Eleison Comments

Holy Saturday

Holy Saturday on March 30, 2013

Holy Saturday in the life of Our Lord was that day between his appalling death on the Cross and his glorious Resurrection, when his human body, lifeless without its human soul, lay in the dark tomb, unseen to human eye. Our Lord’s enemies seemed so successfully to have crushed him that the Incarnate God was in complete eclipse, and only the faith of Our Lady in her Divine Son remained unshaken. All his other followers she had to sustain, because even the most devout of them felt bewildered and lost.

Now as being the Mystical Body of Christ, the Catholic Church follows the life’s course of his physical body. Down all its 2,000 years of history the Church has always been persecuted by the enemies of Christ, and in many parts of the world at various times it has been virtually wiped out. Yet surely it has never been going into complete eclipse like it seems to be doing today. God designed his Church as a monarchy, to be held together by the Pope, and we have just seen a Pope resigning, no doubt in part because he himself, mesmerized by modern democratic thinking, never fully believed in his own supreme office. Taking the papal tiara off his coat of arms, and signing himself always as “Bishop of Rome,” whatever were his intentions when he resigned in February, he surely helped, humanly speaking, to undermine the divine institution of the Papacy.

Certainly by Benedict XVI’s resignation and by the succeeding conclave the enemies of Christ will have been doing all they could for their part to undo the Papacy. By a just punishment of God for the universal apostasy of our age, they have received from him a great power over his Church. They have been working for centuries to get a stranglehold over the Vatican, and they are now entrenched there. With no intention of giving way to a pious little Society, they are, as Anne Catherine Emmerich saw in a vision 200 years ago, dismantling the Church stone by stone. Humanly speaking, today’s followers of Our Lord have as little seeming hope as they had on the original Holy Saturday.
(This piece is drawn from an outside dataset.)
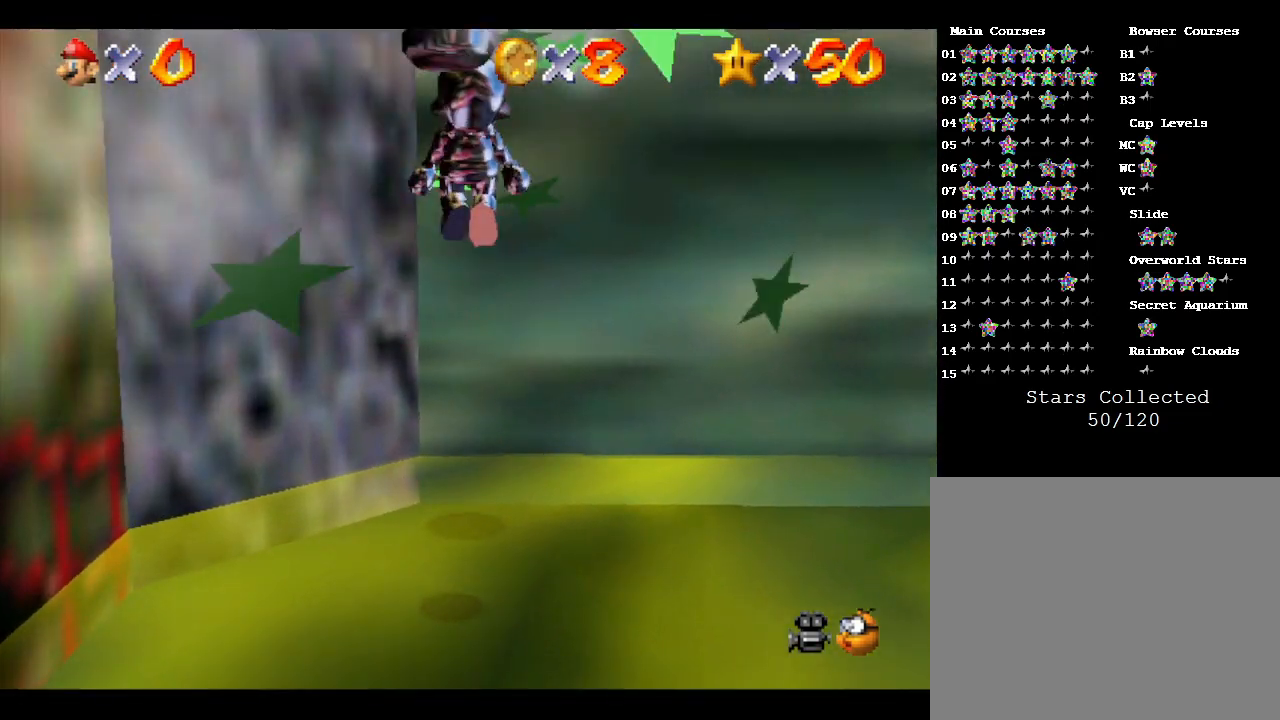
{"buttons": [], "left_stick": "down", "events": [[250, "A", "up"]]}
But no more than Our Lord himself is the Catholic Church a merely human affair. In 1846 Our Lady of Salette said about our own times: “The righteous will suffer greatly. Their prayers, penance and their tears will rise up to Heaven, and all of God’s people will beg for forgiveness and mercy and will plead for my help and intercession. And then Jesus Christ in an act of his justice and great mercy will command his Angels to have all his enemies put to death. Suddenly the persecutors of the Church of Jesus Christ and all those given over to sin will perish, and the earth will become desert-like. And then peace will be made, and man will be reconciled with God, Jesus Christ will be served, worshipped and glorified. Charity will flourish everywhere . . . The Gospel will be preached everywhere . . . and man will live in fear of God.”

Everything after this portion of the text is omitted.